"Hidup adalah persaingan."
Itulah pesan yang kudapat dari berbagai momen yang kulihat belakangan ini. Ada banyak orang saling sikut untuk jadi "lebih tinggi" dari sesamanya.
Gilanya, ini terjadi di berbagai bidang, dan merambah sampai ke lingkaran kekerabatan. Bungkusnya? Perhatian.
Saat masih bocah dulu, aku merasa senang, tiap kali bertemu kerabat. Bisa bermain dan bercanda terasa menyenangkan. Di masa sekolah, pertanyaan "kelas berapa?", terasa mudah untuk dijawab.
Begitu juga saat menjadi mahasiswa, pertanyaan "semester berapa?", masih bisa kujawab dengan santai. Memang, semua masih aman terkendali, meski aku sebenarnya harus berjibaku habis-habisan. Setidaknya, kata-kataku tak membohongi orang lain.
Tapi, setelah gelar sarjana didapat, semua pertanyaan yang muncul terasa menjijikkan, karena mulai memberikan perbandingan tak sehat.
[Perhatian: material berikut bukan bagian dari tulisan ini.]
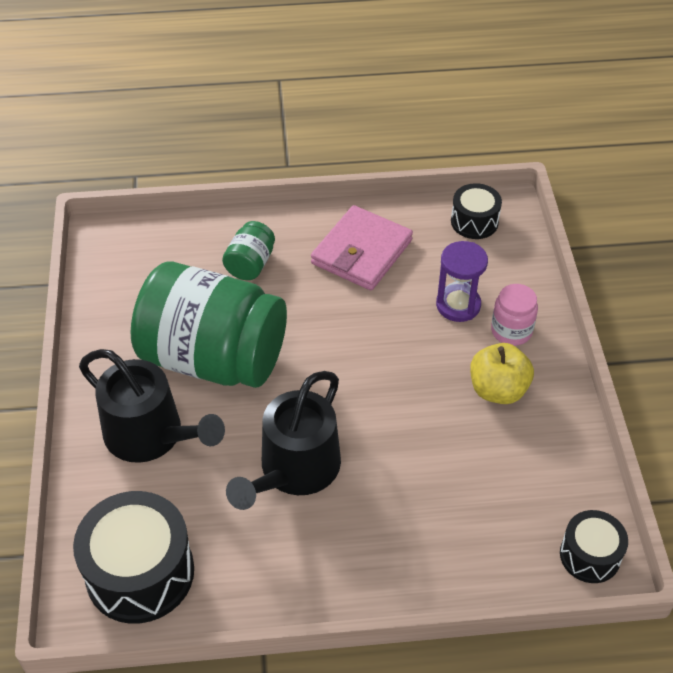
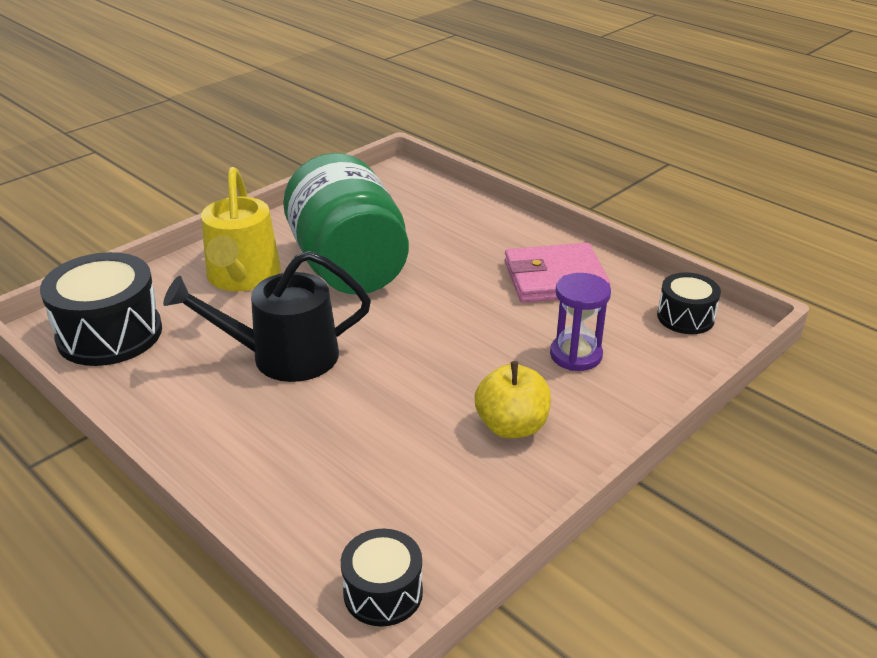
camera: 50 degrees right, 15 degrees down
(151, 435) = (242, 277): black watering can -> yellow watering can
(250, 264) = (462, 237): green jar -> none
(511, 331) = (593, 400): pink jar -> none

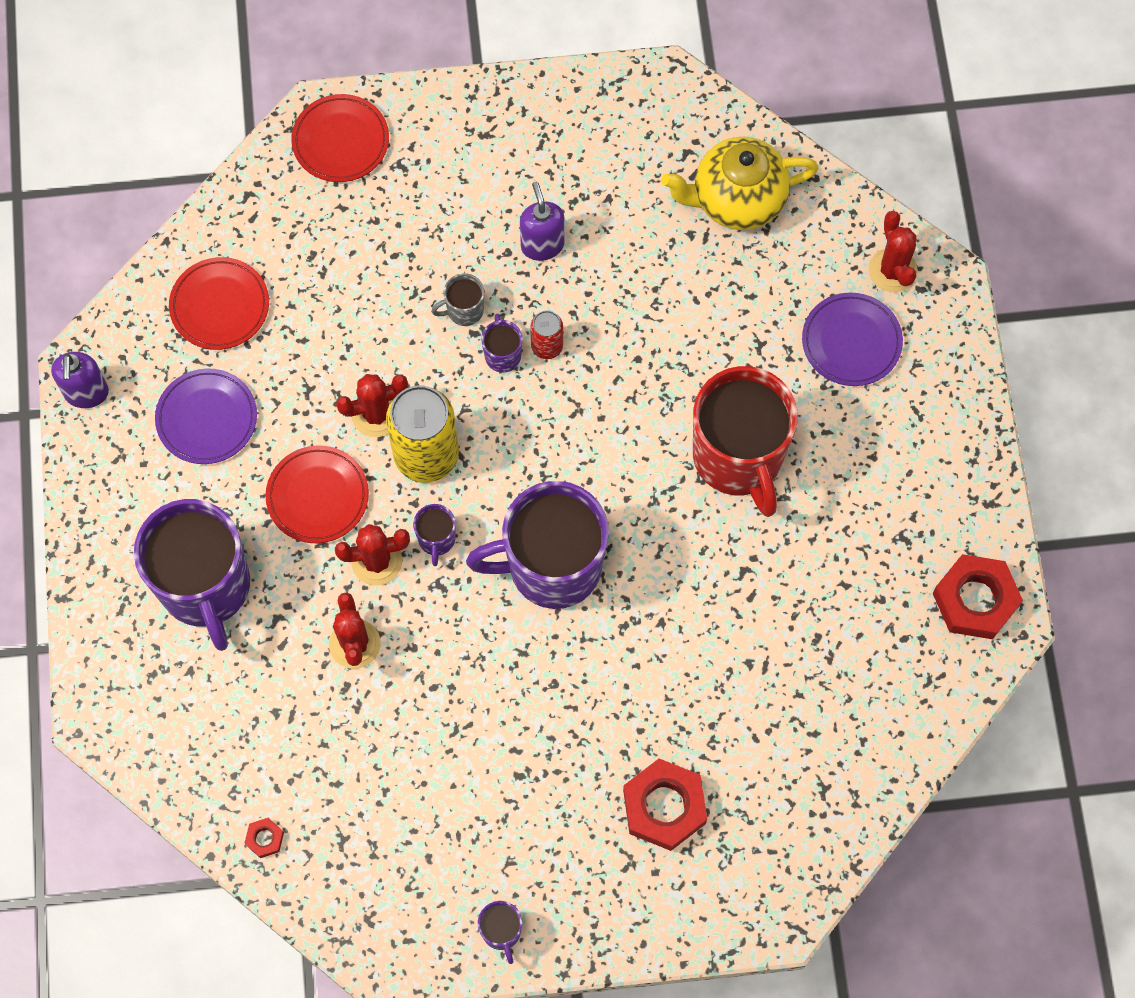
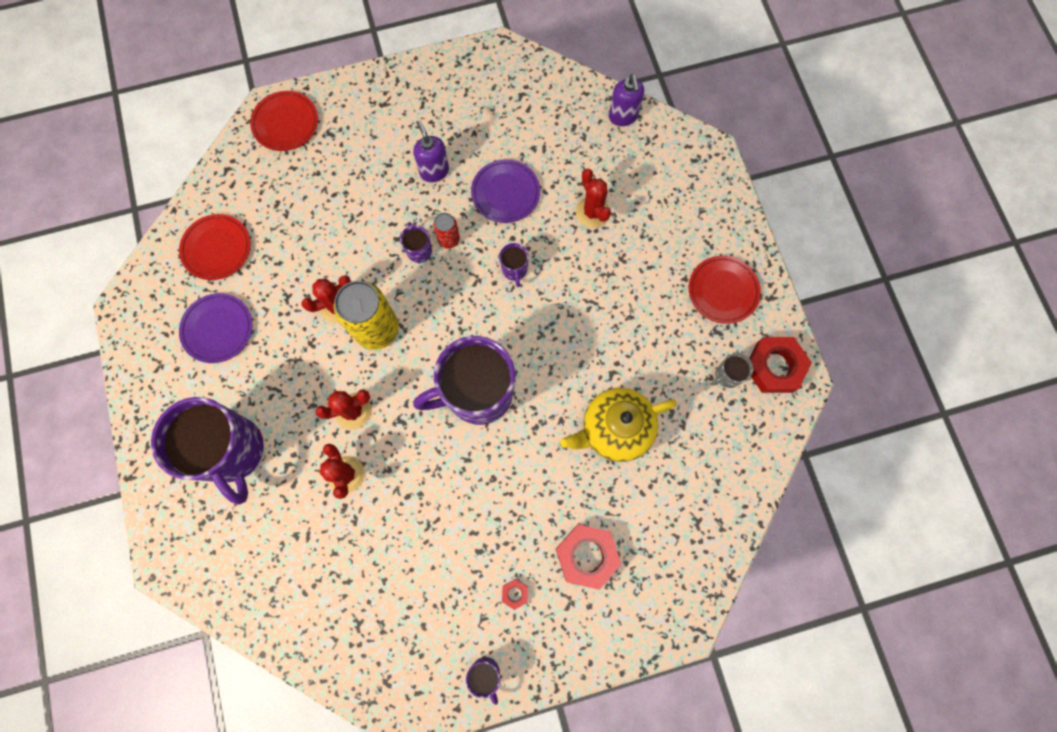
camera: 10 degrees left, 5 degrees up
(86, 393) = (129, 325): purple soap dispenser -> purple soap dispenser (623, 117)
(265, 839) = (300, 633): red nut -> red nut (515, 593)
(317, 496) = (304, 371): red plate -> red plate (723, 291)
(436, 540) = (393, 388): purple mug -> purple mug (514, 270)
(464, 310) = (387, 224): grey mug -> grey mug (727, 376)
(737, 200) = (560, 120): yellow teapot -> yellow teapot (614, 429)
(738, 458) = (593, 295): red mug -> none
(851, 342) = (655, 203): purple plate -> purple plate (505, 193)
(892, 270) = (673, 151): red cactus -> red cactus (592, 212)

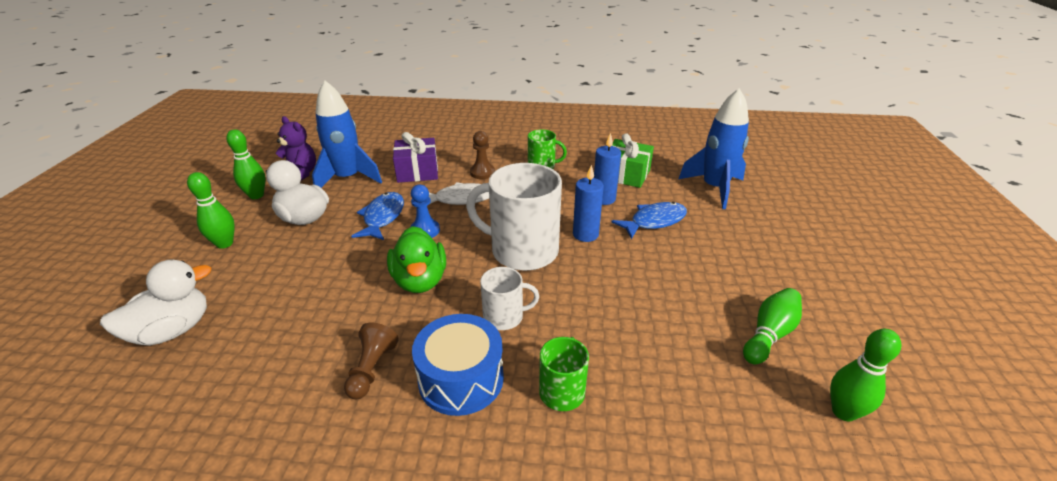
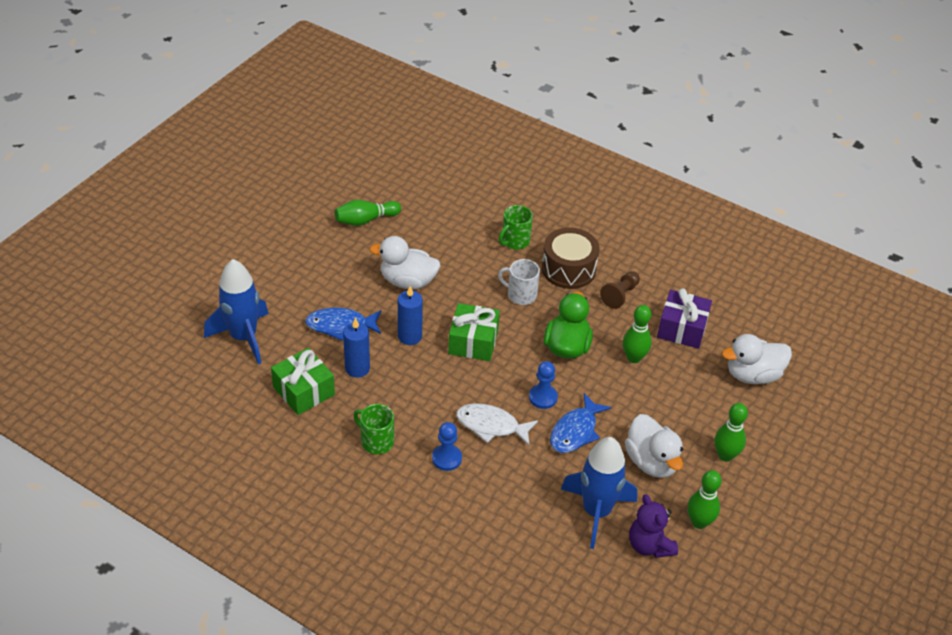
camera: 155 degrees left, 10 degrees up
(417, 171) = (515, 492): purple gift -> purple gift (682, 328)
(461, 379) = (568, 269): blue drum -> brown drum
(482, 173) = (446, 458): brown pawn -> blue pawn
(522, 251) = (473, 342): white mug -> green gift
(640, 282) = (408, 281): none -> white duck
(843, 412) = (378, 178): green bowling pin -> green bowling pin (634, 358)

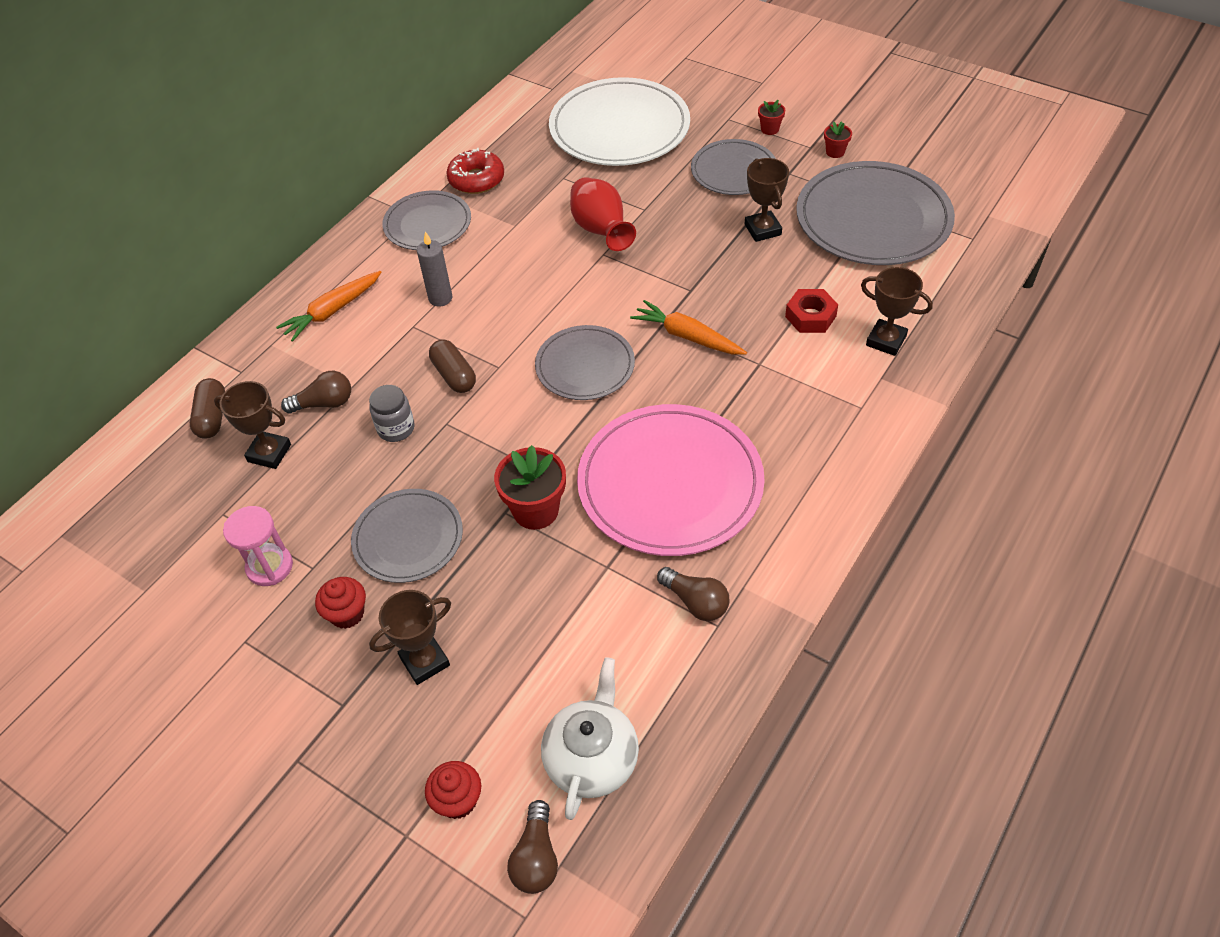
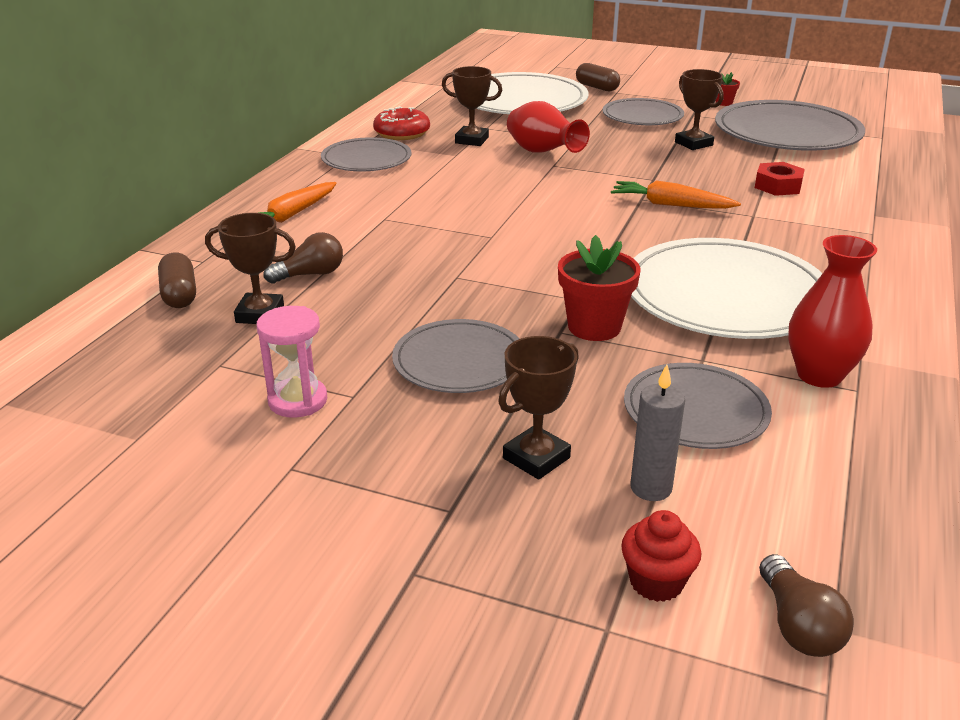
camera: 15 degrees left, 20 degrees down
(347, 614) = (415, 429): red cupcake -> none
(396, 428) = (401, 285): grey jar -> none
(440, 298) = (404, 200): grey candle -> grey candle (651, 488)
(454, 375) = (447, 245): brown capsule -> brown capsule (597, 87)
(585, 366) = (581, 229): grey plate -> grey plate (695, 411)
(592, 758) = (800, 517): white teapot -> none
(670, 483) = (725, 296): pink plate -> white plate
(695, 602) = (819, 375): brown light bulb -> red vase
(770, 129) = (657, 95): red flower pot -> none
(886, 341) = (859, 194): brown trophy -> brown trophy (472, 140)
Bukan cuma itu, informasi personal bisa dikorek dan dibandingkan dengan brutalnya.
Ada yang membandingkan status pekerjaan, jumlah gaji, status perkawinan, sampai jumlah anak.
Rasanya, ini satu tindakan terbodoh yang mungkin bisa dilakukan manusia. Para pembanding ini bukan orang yang akan memberi pekerjaan, memberi jodoh, anak, atau tambahan gaji.
Mereka bisa dengan enaknya bicara, seolah sudah (dan masih) sangat sukses. Padahal, mereka sedang ada dalam posisi "pernah" sukses, dan harus kembali berjuang dari bawah.
Buat apa mereka bicara?
Awalnya, aku memang sempat merasa jengkel, tapi, berkat tuntutan waktu, kejengkelan ini berubah jadi kegelian. Ternyata, semua perbandingan ini hanya sebuah topeng.